I'm trying to mixin generic operator overloads for + and -, and then add specialized operators for * and /. Minimized code:
```
mixin template Operators() {
int opBinary(string op: "+")(S rhs) {return 1;}
}
struct S {
mixin Operators;
int opBinary(string op: "*")(S rhs) {return 2;}
}
void main() {
import std.stdio;
S s;
writeln(s * s); // 2
writeln(s + s); // incompatible types for (s) + (s)
writeln(s.opBinary!"+"(s)); //`opBinary!"+"` does not match template declaration opBinary(string op : "*")(S rhs)
}
```
While opBinary!"+" and opBinary!"*" work in isolation, the prescence of opBinary!"*" completely shadows the opBinary!"+" template in the mixin. I expect both the normal and mixed in opBinary templates to be operator overloading candidates.
Comment #1 by destructionator — 2018-12-06T13:56:40Z
That's not a bug, that's by design. It allows you to override an overload set from a mixin template while keeping the other things.
To merge the sets, you use alias:
struct S {
mixin Operators ops;
int opBinary(string op: "*")(S rhs) {return 2;}
alias opBinary = ops.opBinary;
}
However, while that works with every other case, with this one.... it is giving me
Error: alias `ooooo.S.opBinary` conflicts with template ooooo.S.opBinary(string op : "*")(S rhs) at ooooo.d(7)
So that *might* be a bug, it isn't merging specialized templates... I was going to close this immediately, but maybe this specific thing is legit.
To work around that, offer a dispatcher function instead of an alias:
struct S {
mixin Operators ops;
int opBinary(string op: "*")(S rhs) {return 2;}
int opBinary(string op)(S rhs) {
// forward all others to the mixin
return ops.opBinary!op(rhs);
}
}
see for design:
https://dlang.org/spec/template-mixin.html#mixin_scope
Comment #2 by dkorpel — 2018-12-07T18:14:10Z
(In reply to Adam D. Ruppe from comment #1)
> So that *might* be a bug, it isn't merging specialized templates... I was
> going to close this immediately, but maybe this specific thing is legit.
Thanks for the workaround.
Comment #3 by dkorpel — 2018-12-07T18:17:59Z
(In reply to Adam D. Ruppe from comment #1)

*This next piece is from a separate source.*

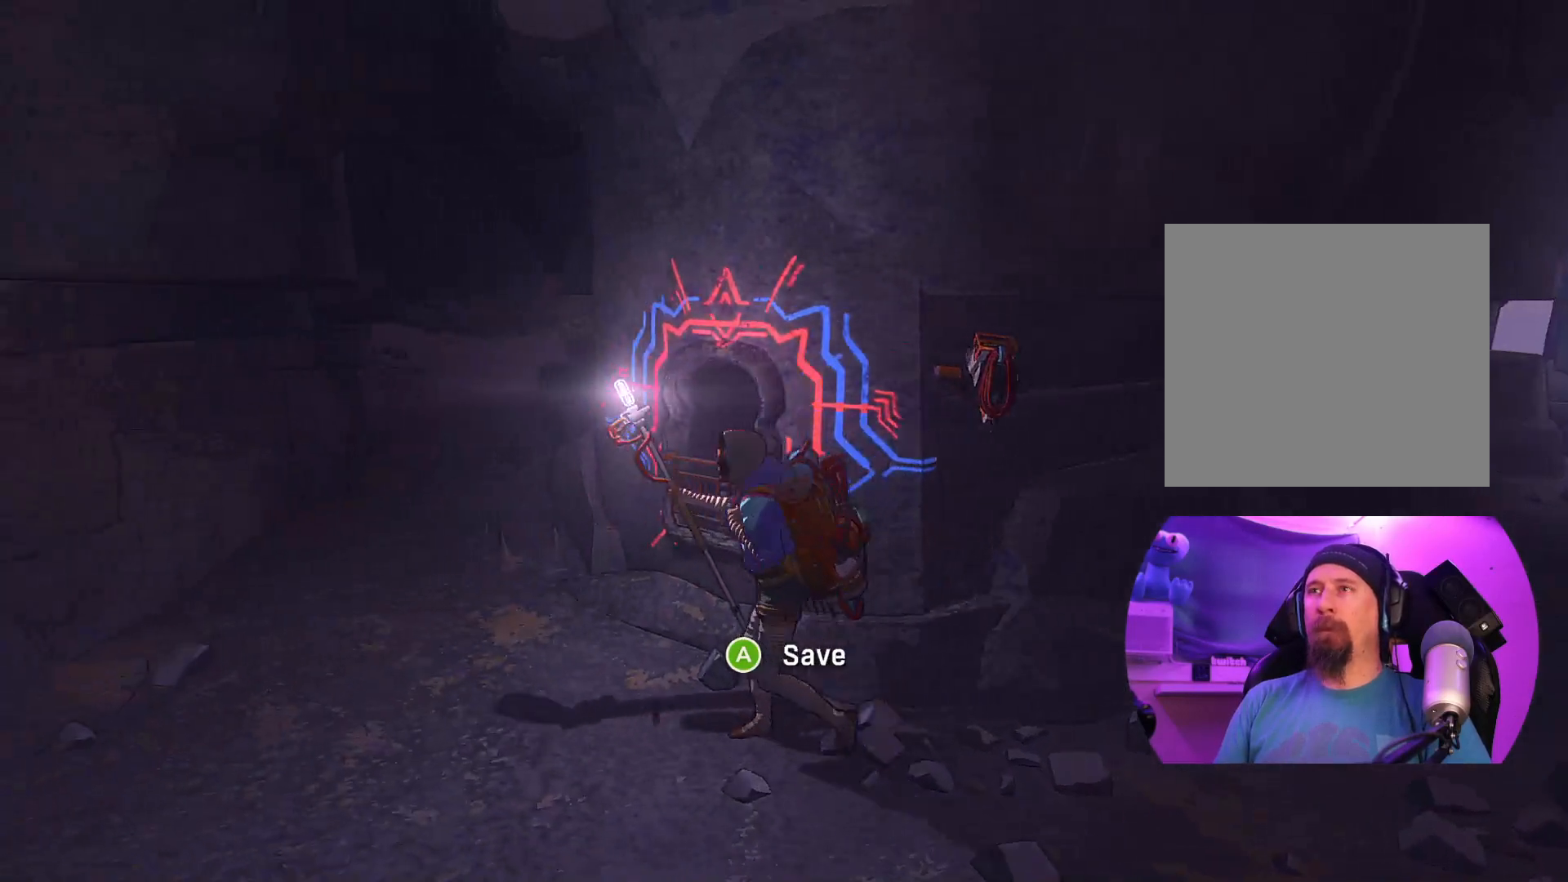
{"buttons": [], "left_stick": "up-left", "right_stick": "center", "events": [[83, "left_stick", "up-left"]]}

> So that *might* be a bug, it isn't merging specialized templates... I was
> going to close this immediately, but maybe this specific thing is legit.

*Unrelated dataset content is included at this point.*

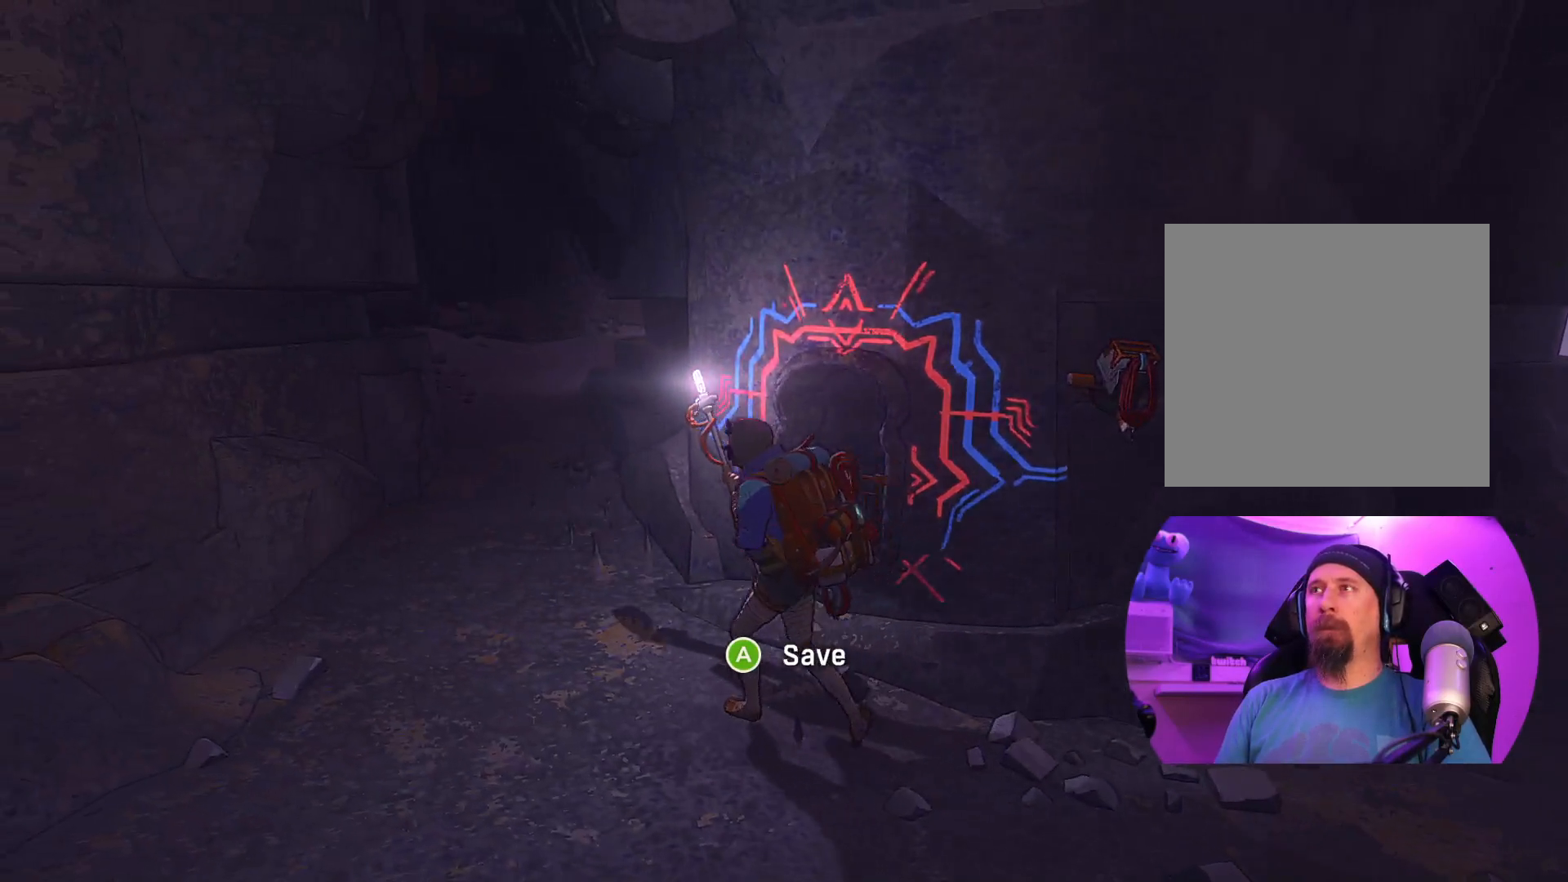
{"buttons": [], "left_stick": "up-left", "right_stick": "center", "events": []}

I also noticed that it matters whether you put the alias before or after the new opBinary method.
Anyway, I'll change this to an enhancement, thanks for the workaround. (I happily replace the ugly string mixin with a dispatcher function.)
Comment #4 by qs.il.paperinik — 2020-12-17T20:56:37Z
(In reply to Adam D. Ruppe from comment #1)
> That's not a bug, that's by design. It allows you to override an overload
> set from a mixin template while keeping the other things.
This hasn't to do with overload sets. Overload sets work are separated overloads to search for matches where an ambiguity error occurs when there are any matches in two or more sets, regardless whether one match is clearly better.
The symbols inserted by mixin templates are always completely shadowed by eponymous symbols in the same scope. ALWAYS. The case Dennis describes is where the mixed-in symbol is the only one that could match. The error isn't an ambiguity error, so this is not primarily about overload sets, but symbol shadowing. This is intentional.
The enhancement therefore boils down to proposing against the current way of shadowing and for overloading sets. Putting the mixed-in symbols in a named scope like you're suggesting actually creates overloading sets in the first place.
There is a good reason for the shadowing, so this enhancement probably isn't going anywhere.
Comment #5 by dkorpel — 2020-12-28T10:56:19Z
(In reply to Bolpat from comment #4)
> Overload sets work are separated overloads to search for matches where an
> ambiguity error occurs when there are any matches in two or more sets,
> regardless whether one match is clearly better.
I don't understand this sentence.
> Putting the mixed-in symbols in a named
> scope like you're suggesting actually creates overloading sets in the first
> place.
>
> There is a good reason for the shadowing, so this enhancement probably isn't
> going anywhere.
The suggestion is not to change mixin template behavior, it is to allow using `alias` to explicitly combine mixin methods with existing member functions.